Aguirre, c'est l'histoire de mon film et de mon album préférés. Tous deux ne sont probablement pas parfaits, mais je me suis si parfaitement attaché à eux que je les aime jusque dans leurs défauts et leurs maladresses.
La première fois que j'ai vu le film, il me laissa un sentiment très fort mais confus, et je sus que le rendez-vous était pris. La deuxième fois, je compris définitivement qu'il occuperait toujours une place centrale dans ma dvdthèque. C'est alors que je commençai à me documenter sur ce film, pour mieux l'appréhender (et apprécier davantage les moments où, comme je vais tâcher de le dire, les explications ne suffisent plus). Le documentaire Ennemis Intimes me conforta dans l'idée qu'Aguirre c'est un moment. Cette clé de lecture n'est ni originale ni risquée, mais elle fonctionne pour le film et pour moi. C'est pour moi déjà un moment particulier de l'histoire du cinéma allemand très probablement, un moment de l'histoire du cinéma et de ses coulisses sans doute (ou quand un tournage dans des conditions épouvantables alimente les fantasmes et nourrit la mythologie autour du film), un moment dans la longue et tumultueuse histoire d'Herzog et de Kinski de l'aveu même de ces deux fous, quelque part entre haine et amitié, qui dépasse le cadre du cinéma et raconte quelque chose des hommes qui le font.
Et puis il y a cette ouverture. Elle est pour moi un des plus beaux exemples de ce qu'est un moment photographique. Quiconque s'est déjà essayé à la photographie a déjà connu ce moment où l'attente d'une lumière, d'un geste, d'une vision est enfin récompensée par l'impensable. Inconsciemment, avant même d'avoir vu Ennemis Intimes, j'avais vu dans cette descente inaugurale, ce tableau insensé des hommes ridiculement petits, pris entre les hauteurs du Machu Picchu (qui reste à jamais ignoré par la caméra) et le brouillard causé par les vapeurs de la jungle moite, quelque chose de beau, dans le sens le plus élevé du terme. Et quand Herzog nous explique que cette scène est le fruit de circonstances météorologiques exceptionnelles, on se plait à penser, comme lui, que ce moment fut provoqué.
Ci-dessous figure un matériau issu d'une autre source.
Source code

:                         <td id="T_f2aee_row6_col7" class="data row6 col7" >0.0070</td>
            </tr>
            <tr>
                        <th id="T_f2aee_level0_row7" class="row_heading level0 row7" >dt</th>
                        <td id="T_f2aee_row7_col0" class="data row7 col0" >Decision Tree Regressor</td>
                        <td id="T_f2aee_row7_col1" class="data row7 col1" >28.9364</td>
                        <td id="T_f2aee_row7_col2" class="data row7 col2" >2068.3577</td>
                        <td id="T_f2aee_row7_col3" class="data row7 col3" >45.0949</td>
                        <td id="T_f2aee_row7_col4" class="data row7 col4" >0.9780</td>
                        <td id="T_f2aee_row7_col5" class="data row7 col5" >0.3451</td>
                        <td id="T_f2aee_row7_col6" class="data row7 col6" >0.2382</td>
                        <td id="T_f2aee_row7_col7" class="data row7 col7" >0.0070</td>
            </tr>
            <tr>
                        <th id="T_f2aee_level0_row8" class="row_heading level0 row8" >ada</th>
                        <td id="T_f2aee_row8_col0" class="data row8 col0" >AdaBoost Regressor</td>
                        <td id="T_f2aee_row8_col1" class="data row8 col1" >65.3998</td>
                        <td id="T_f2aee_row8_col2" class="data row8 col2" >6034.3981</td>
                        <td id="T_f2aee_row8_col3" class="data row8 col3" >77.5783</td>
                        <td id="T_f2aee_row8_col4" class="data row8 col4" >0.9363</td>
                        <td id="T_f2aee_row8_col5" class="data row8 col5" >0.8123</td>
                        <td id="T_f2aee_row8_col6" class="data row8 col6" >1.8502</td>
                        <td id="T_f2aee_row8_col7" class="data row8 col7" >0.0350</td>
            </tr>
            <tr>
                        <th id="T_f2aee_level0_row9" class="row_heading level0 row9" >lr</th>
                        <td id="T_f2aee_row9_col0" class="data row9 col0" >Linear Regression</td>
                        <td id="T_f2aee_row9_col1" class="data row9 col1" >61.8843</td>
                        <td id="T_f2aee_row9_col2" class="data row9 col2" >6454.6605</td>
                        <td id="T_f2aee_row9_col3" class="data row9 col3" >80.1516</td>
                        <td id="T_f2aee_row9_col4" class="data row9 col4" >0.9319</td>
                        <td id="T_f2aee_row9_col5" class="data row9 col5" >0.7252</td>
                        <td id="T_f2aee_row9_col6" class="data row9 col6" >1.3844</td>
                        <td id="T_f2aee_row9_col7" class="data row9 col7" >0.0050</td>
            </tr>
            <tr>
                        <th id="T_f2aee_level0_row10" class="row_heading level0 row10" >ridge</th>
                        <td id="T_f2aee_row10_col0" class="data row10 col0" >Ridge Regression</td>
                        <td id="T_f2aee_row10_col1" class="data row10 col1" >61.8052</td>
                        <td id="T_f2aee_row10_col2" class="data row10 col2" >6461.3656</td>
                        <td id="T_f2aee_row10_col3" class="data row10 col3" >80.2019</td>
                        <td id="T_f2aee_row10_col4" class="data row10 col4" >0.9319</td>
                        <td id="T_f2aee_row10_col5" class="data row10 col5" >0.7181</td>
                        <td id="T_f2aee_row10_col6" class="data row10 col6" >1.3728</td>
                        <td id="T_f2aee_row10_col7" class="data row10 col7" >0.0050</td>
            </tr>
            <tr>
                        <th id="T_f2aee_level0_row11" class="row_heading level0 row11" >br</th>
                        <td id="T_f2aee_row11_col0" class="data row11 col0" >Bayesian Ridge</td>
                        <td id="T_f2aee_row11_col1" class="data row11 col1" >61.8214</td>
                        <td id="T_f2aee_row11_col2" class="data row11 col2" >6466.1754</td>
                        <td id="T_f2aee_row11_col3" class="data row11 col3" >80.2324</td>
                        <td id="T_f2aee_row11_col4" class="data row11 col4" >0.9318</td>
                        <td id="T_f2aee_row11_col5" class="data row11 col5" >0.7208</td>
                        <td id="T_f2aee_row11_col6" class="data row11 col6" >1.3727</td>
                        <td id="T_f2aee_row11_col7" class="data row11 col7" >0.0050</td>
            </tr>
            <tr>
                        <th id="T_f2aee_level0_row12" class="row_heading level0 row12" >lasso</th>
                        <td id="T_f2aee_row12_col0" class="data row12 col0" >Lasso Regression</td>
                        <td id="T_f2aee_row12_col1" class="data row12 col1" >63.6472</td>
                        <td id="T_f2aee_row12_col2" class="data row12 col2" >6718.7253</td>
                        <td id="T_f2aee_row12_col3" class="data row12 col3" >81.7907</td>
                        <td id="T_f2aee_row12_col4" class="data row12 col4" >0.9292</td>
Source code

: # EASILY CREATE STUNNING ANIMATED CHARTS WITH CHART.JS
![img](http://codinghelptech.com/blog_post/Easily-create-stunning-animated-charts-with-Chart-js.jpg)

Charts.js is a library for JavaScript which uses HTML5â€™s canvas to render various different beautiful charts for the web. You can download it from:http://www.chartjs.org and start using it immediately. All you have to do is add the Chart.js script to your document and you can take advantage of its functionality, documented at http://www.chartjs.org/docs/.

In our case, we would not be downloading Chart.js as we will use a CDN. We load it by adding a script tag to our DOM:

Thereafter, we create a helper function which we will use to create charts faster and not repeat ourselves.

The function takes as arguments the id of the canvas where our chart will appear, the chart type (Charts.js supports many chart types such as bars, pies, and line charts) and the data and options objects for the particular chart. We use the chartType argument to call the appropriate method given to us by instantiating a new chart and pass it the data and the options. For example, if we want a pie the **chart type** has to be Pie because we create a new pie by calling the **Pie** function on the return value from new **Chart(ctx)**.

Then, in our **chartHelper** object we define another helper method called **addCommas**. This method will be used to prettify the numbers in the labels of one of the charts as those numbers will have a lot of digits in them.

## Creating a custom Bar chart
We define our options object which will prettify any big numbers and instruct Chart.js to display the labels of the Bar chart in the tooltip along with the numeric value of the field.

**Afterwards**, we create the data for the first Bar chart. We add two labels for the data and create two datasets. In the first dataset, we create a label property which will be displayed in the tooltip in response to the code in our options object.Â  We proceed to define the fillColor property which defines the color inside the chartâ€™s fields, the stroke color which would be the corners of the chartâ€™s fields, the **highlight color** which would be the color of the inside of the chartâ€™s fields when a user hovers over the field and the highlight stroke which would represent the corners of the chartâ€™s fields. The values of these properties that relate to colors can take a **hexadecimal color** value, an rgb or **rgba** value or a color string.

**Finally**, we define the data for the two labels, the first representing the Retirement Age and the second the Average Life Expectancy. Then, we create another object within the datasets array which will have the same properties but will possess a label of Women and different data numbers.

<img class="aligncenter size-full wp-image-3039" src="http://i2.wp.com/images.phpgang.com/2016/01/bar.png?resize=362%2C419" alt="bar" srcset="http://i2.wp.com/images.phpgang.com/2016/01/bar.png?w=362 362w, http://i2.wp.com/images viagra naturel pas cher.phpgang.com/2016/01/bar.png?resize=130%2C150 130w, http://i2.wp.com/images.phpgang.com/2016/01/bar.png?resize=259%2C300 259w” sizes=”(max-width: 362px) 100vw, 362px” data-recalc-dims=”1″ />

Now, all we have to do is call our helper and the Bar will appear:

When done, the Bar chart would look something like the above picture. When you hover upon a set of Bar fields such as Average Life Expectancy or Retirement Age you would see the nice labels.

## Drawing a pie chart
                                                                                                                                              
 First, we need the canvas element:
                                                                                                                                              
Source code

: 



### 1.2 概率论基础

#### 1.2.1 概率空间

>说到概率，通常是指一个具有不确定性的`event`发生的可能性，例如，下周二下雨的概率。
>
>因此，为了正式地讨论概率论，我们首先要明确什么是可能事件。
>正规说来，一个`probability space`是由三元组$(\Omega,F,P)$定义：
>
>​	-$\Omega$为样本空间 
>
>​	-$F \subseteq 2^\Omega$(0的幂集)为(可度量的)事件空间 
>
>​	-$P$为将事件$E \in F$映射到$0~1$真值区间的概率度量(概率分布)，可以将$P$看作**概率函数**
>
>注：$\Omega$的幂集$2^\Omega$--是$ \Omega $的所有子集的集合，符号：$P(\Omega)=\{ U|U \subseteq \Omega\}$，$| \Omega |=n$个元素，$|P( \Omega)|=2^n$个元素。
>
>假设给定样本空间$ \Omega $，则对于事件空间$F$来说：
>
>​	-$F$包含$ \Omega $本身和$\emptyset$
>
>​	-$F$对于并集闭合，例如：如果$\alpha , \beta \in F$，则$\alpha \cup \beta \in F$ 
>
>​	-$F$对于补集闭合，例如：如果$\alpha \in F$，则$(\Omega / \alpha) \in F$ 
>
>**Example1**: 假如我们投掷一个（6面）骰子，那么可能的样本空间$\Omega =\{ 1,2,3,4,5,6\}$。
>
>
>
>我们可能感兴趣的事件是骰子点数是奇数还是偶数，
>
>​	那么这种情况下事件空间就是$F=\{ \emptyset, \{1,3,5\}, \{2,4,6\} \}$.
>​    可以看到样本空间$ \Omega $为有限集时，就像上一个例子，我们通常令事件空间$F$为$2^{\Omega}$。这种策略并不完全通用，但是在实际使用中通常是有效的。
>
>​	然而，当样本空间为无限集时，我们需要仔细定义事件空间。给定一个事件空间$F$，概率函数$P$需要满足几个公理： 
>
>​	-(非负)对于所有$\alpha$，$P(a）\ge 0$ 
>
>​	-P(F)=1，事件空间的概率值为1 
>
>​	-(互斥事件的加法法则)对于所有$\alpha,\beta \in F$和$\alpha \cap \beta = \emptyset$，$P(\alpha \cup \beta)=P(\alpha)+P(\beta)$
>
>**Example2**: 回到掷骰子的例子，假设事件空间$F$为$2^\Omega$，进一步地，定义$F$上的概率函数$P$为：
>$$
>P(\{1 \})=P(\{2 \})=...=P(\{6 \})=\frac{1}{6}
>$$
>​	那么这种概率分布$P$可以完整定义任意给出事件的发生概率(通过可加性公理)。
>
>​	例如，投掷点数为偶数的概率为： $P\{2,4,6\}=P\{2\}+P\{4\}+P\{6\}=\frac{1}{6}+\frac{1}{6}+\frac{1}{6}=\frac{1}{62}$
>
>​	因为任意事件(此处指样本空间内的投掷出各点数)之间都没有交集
Comme si la beauté de ce tableau ne suffisait pas, Popol Vuh composa pour cette scène cet incroyable thème. Mon morceau préféré. Est-ce que, à la manière du film, il représente un moment dans l'histoire de la musique ? je ne sais pas. Je me plais à le penser en tout cas. Un moment dans mon parcours musical ? aucun doute là-dessus. Quand j'ai découvert le film pour la première fois, je venais de tomber dans la marmite du rock progressif, et je me laissais parcourir avec émoi des premiers frissons au contact de l'école allemande, le krautrock, au contact de cet incroyable melting pot de nappes de synthés, de riffs de guitares et d'expérimentations sonores en tout genre. Quelques années plus tard, en explorant le large spectre des musiques électroniques, je retrouvais dans Popol Vuh l'annonce d'une nouvelle musique à venir. Comment ne pas penser à Kraftwerk à l'écoute de ces chœurs, devenus une des marques de fabrique du célèbre groupe allemand, dans des titres comme Radioaktivität ou Europa Endloss ? Est-ce qu'Aguirre enfin représente un moment musical en adéquation avec le film ? Au-delà de l'analyse, où il me semble que les chœurs sont justement la traduction la plus adéquate qui soit sur le plan sonore des hauteurs du Machu Picchu, et où les nappes de synthé cuivrées se font efficacement dans mon esprit l'écho de la jungle, de la descente vers l'El Dorado, de la progression des hommes dans la boue et à travers la végétation hostile, du parcours sinueux du fleuve et de ses rapides, au-delà de cette appréciation très intellectuelle, le morceau ne me paraît jamais plus beau que quand je considère Aguirre comme un tout et surtout comme une partie de la scène qui se déroule devant moi.